-- PAGE EXTRACT --
==*==

Circumcise your hearts, therefore, and do not be stiff-necked any longer. — Deuteronomy 10:16
The Torah portion for this week is Eikev, which means “therefore” or “heel,” from Deuteronomy 7:12–11:25, and the Haftorah is from Isaiah 49:14–51:3.
One time as I was having lunch in a Jerusalem café, I couldn’t help but notice the scene unfolding a few tables over. There was a shrieking toddler and a bewildered mother trying to dress her panicked child. On the table was a soiled shirt and in the process of putting a clean shirt on her son, the boy’s hands had gotten stuck inside his sleeves. The more he fought his mother and waved his clenched fists, the harder it was for the mom to get his hands moving in the right direction. Had he been calm, he would have been dressed in no time, but as he thrashed his hands around, he only prolonged what to him surely seemed like agony.
I often think about that image and wonder if in life we sometimes do the same thing. Do we sometimes thrash about, stubbornly fighting our way to our goals, when if we were calm and more trusting, things would happen more easily? Are we sometimes like that child, fighting against God, our loving Parent who is trying to help us out?
In our Torah portion we come across this interesting commandment: “Circumcise your hearts, therefore, and do not be stiff-necked any longer.” What exactly does this mean?

==*==

-- Source data --

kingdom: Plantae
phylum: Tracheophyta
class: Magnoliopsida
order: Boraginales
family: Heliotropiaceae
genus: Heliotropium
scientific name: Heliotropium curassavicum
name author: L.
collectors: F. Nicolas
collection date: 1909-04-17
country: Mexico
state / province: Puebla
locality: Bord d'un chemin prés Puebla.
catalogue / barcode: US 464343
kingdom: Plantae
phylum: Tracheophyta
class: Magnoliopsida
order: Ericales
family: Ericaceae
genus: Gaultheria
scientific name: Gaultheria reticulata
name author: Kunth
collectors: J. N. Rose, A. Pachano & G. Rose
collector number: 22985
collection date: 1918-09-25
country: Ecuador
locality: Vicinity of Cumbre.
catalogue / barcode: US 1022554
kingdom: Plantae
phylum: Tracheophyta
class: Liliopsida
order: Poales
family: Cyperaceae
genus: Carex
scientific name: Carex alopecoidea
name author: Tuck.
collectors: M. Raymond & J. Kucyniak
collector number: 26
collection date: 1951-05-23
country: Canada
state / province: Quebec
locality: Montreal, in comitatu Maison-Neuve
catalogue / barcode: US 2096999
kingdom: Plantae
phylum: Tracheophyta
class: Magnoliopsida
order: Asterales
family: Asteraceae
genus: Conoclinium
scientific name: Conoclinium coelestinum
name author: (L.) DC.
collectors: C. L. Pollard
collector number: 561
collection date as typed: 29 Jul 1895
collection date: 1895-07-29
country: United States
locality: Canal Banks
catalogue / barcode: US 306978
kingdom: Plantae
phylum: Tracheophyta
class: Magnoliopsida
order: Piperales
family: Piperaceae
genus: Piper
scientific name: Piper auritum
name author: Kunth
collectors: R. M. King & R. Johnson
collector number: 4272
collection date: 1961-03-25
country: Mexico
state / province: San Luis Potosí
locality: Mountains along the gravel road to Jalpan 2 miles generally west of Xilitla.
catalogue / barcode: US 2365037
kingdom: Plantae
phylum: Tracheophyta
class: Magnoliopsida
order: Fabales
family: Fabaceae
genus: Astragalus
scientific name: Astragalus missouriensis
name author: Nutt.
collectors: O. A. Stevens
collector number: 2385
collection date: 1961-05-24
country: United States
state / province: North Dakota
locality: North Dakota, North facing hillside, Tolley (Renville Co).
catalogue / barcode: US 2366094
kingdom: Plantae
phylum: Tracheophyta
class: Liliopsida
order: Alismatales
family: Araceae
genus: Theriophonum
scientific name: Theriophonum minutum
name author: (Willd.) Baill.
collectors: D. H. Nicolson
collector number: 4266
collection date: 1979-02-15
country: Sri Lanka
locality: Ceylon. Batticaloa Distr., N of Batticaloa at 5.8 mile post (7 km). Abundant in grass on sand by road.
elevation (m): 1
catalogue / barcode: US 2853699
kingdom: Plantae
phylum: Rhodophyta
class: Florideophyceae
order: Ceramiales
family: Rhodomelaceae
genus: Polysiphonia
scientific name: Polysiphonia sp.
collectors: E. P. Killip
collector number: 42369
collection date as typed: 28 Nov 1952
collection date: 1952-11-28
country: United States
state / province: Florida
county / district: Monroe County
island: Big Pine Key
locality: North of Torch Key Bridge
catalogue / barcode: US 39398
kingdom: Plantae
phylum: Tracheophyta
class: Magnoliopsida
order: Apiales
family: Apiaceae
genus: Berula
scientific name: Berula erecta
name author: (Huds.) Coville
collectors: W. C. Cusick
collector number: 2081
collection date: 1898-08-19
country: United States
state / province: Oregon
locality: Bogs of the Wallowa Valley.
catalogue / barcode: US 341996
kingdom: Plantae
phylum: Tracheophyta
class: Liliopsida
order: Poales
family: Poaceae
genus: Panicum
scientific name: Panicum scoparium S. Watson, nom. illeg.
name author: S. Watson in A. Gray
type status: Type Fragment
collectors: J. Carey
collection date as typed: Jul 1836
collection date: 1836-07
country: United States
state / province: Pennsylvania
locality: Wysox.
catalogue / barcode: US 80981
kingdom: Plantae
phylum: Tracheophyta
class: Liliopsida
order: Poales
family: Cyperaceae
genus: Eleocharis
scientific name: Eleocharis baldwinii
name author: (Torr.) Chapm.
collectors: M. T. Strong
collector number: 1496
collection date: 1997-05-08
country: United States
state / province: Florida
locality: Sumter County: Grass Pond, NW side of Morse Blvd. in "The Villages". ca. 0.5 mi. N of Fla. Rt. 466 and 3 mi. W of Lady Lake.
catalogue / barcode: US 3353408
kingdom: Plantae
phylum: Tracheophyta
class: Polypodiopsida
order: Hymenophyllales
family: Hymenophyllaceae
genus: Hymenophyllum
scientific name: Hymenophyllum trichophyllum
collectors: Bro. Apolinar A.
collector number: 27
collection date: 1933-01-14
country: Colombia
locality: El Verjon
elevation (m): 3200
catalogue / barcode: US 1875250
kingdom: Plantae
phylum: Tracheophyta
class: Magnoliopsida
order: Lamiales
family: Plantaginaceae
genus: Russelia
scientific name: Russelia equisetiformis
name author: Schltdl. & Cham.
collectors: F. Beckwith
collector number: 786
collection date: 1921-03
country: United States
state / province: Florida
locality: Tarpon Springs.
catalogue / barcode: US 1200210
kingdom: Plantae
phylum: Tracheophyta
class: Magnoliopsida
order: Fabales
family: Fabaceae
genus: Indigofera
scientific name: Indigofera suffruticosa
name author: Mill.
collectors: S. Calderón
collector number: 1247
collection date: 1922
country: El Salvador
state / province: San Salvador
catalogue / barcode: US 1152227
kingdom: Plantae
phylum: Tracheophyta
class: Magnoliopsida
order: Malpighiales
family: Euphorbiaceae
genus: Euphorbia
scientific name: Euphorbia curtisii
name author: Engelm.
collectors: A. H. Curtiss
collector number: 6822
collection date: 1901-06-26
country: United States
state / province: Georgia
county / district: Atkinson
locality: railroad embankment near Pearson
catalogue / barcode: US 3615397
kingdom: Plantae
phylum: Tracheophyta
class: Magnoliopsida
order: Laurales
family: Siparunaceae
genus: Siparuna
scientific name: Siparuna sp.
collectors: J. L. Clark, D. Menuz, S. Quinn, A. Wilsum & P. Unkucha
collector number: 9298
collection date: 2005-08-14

==*==

-- DIRECTIONS --
**a.** Copy the records word for word, from the line containing "collector number: 1496" through the last line of the records, with both of those lines included.
**b.** Continue the commentary on the Torah portion Eikev from the point where it stops.

-- RESPONSE LIST --
**a.**
collector number: 1496
collection date: 1997-05-08
country: United States
state / province: Florida
locality: Sumter County: Grass Pond, NW side of Morse Blvd. in "The Villages". ca. 0.5 mi. N of Fla. Rt. 466 and 3 mi. W of Lady Lake.
catalogue / barcode: US 3353408
kingdom: Plantae
phylum: Tracheophyta
class: Polypodiopsida
order: Hymenophyllales
family: Hymenophyllaceae
genus: Hymenophyllum
scientific name: Hymenophyllum trichophyllum
collectors: Bro. Apolinar A.
collector number: 27
collection date: 1933-01-14
country: Colombia
locality: El Verjon
elevation (m): 3200
catalogue / barcode: US 1875250
kingdom: Plantae
phylum: Tracheophyta
class: Magnoliopsida
order: Lamiales
family: Plantaginaceae
genus: Russelia
scientific name: Russelia equisetiformis
name author: Schltdl. & Cham.
collectors: F. Beckwith
collector number: 786
collection date: 1921-03
country: United States
state / province: Florida
locality: Tarpon Springs.
catalogue / barcode: US 1200210
kingdom: Plantae
phylum: Tracheophyta
class: Magnoliopsida
order: Fabales
family: Fabaceae
genus: Indigofera
scientific name: Indigofera suffruticosa
name author: Mill.
collectors: S. Calderón
collector number: 1247
collection date: 1922
country: El Salvador
state / province: San Salvador
catalogue / barcode: US 1152227
kingdom: Plantae
phylum: Tracheophyta
class: Magnoliopsida
order: Malpighiales
family: Euphorbiaceae
genus: Euphorbia
scientific name: Euphorbia curtisii
name author: Engelm.
collectors: A. H. Curtiss
collector number: 6822
collection date: 1901-06-26
country: United States
state / province: Georgia
county / district: Atkinson
locality: railroad embankment near Pearson
catalogue / barcode: US 3615397
kingdom: Plantae
phylum: Tracheophyta
class: Magnoliopsida
order: Laurales
family: Siparunaceae
genus: Siparuna
scientific name: Siparuna sp.
collectors: J. L. Clark, D. Menuz, S. Quinn, A. Wilsum & P. Unkucha
collector number: 9298
collection date: 2005-08-14

**b.**
The verse implies that a circumcised heart is the opposite of being stiff-necked. The first time that the Israelites were called stiff-necked is right after their sin of constructing the Golden Calf. Here, the term indicates that instead of being open to God’s plan when they thought Moses was missing, the Israelites took matters into their own hands. They believed that they needed a leader and stubbornly carried out their plan to create an idol. Being stiff-necked is the type of stubbornness that causes a person to be focused in only one direction and shuts God out completely. A circumcised heart is being open, flexible, and willing to let God in.
An open heart, however, is vulnerable. It’s scary for us to be so open and trusting of God. It’s like letting go and trusting that someone will catch you. No wonder our default state is to have an un-circumcised heart. We think that we are safer that way, but the opposite is true. It is only when we open up to God that He can take care of us, protect us, and guide us on the proper path.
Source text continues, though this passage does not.